» Task description: In the rows below, replace every occurrence of "replacement" with "upgrade" and leave all other text unchanged.
====== Material to process
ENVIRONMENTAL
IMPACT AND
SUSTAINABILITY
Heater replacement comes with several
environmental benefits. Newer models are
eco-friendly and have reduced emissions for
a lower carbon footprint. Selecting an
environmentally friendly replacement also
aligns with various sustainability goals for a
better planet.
============
» Output of the task:
ENVIRONMENTAL
IMPACT AND
SUSTAINABILITY
Heater upgrade comes with several
environmental benefits. Newer models are
eco-friendly and have reduced emissions for
a lower carbon footprint. Selecting an
environmentally friendly upgrade also
aligns with various sustainability goals for a
better planet.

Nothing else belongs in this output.